ATLANTIC CITY — The Casino Control Commission will give MGM another 18 months to control the marketing and sale of its majority ownership in the Borgata Hotel Casino.
An amendment to a March 2010 settlement agreement between the Division of Gaming Enforcement and MGM Resorts International, Boyd Gaming and Marina District Development Company will extend the date from Sept. 24 to March 24, 2013, the commission reported today.
Acting Director David Rebuck of the state Division of Gaming Enforcement said he supported the commission’s decision.
“The 18-month extension should allow for a more positive result in the sale and does not raise any integrity issues with respect to the operation and control of the Borgata,” Rebuck said. “We’re confident that this will be beneficial to the overall stability and continuity of the Atlantic City casino gaming market.”
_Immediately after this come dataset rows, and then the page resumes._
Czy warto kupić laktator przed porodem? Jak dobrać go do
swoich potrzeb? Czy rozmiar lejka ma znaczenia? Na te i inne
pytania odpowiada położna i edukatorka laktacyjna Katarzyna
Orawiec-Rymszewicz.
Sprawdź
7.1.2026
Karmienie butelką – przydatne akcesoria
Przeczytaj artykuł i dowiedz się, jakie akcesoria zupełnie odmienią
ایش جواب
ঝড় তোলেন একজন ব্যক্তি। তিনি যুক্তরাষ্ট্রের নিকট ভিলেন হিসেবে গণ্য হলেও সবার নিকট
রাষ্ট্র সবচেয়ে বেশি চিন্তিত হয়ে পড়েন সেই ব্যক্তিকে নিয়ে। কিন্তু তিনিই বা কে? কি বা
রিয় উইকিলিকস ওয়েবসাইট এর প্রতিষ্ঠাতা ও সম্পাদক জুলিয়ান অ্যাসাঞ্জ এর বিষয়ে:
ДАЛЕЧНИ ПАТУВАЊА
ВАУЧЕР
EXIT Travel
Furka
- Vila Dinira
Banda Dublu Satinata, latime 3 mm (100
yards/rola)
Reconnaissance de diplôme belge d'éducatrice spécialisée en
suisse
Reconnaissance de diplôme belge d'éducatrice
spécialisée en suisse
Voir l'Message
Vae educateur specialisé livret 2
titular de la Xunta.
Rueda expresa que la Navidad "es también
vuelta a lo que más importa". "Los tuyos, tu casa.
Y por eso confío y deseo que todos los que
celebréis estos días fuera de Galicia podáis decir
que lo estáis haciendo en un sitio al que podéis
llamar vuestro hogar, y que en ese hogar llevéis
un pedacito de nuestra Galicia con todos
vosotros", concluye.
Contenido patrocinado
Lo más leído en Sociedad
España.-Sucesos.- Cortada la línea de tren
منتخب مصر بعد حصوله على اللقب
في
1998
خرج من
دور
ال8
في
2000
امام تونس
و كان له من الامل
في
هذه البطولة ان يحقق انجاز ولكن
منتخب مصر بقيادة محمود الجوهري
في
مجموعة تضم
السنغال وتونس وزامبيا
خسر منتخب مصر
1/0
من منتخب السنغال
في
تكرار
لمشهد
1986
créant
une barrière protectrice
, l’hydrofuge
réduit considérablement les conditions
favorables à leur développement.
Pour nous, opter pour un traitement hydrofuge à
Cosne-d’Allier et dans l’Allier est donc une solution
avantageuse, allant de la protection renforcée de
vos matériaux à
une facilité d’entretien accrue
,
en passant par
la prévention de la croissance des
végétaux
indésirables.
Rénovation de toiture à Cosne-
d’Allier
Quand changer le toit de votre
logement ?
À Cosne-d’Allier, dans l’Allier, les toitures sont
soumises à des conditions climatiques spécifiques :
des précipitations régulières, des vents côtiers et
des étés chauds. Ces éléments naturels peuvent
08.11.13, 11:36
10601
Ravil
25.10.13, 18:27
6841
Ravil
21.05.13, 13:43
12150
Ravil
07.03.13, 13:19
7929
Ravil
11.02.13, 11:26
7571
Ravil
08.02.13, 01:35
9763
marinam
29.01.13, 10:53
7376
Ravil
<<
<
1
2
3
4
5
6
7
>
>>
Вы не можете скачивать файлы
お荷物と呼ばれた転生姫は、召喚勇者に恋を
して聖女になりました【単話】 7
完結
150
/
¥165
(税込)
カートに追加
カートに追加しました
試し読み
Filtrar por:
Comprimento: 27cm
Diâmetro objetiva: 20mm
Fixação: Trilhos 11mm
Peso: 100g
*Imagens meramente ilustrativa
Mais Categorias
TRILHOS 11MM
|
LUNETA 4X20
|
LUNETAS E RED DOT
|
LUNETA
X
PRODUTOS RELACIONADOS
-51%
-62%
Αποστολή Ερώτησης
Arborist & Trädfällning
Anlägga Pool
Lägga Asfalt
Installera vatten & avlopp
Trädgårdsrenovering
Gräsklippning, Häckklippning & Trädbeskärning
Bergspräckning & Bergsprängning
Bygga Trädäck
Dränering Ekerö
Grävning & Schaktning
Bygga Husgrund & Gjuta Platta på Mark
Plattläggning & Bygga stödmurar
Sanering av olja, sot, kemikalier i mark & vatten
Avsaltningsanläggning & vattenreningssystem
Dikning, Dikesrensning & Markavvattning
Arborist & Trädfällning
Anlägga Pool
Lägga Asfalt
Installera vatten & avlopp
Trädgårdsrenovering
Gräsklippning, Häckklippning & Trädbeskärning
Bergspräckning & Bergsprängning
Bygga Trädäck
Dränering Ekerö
Under the initial settlement agreement, MGM was required to place its 50 percent interest in the Borgata into a divestiture trust. The agreement resulted from the Division’s investigation into the development and operation of MGM Grand Macau Hotel Casino in Macau, China, by Hong Kong businesswoman Pansy Ho, according to the division.
In the Division’s May 2009 Special Report, the joint venture partner in Macau was found to be unsuitable and MGM was directed to disengage itself from any business association with her.
MGM decided under the settlement to divest its interest in the Borgata rather than disengage from business with Ho. MGM was required under the settlement to sell its interest in the Borgata within 30 months. MGM was granted control to complete the sale within the first 18 months. If no sale was made in that time, the trustee appointed by the Casino Control Commission would have sole authority to direct the sale process for the remaining 12 months.
The division said it found no evidence that the extension would affect its ability to ensure “the public confidence and trust in the credibility and integrity of the regulatory process and of casino operations.”
“The decision of the Borgata to join with MGM could only be prompted by a belief that the relief requested would be beneficial to all parties,” Rebuck added.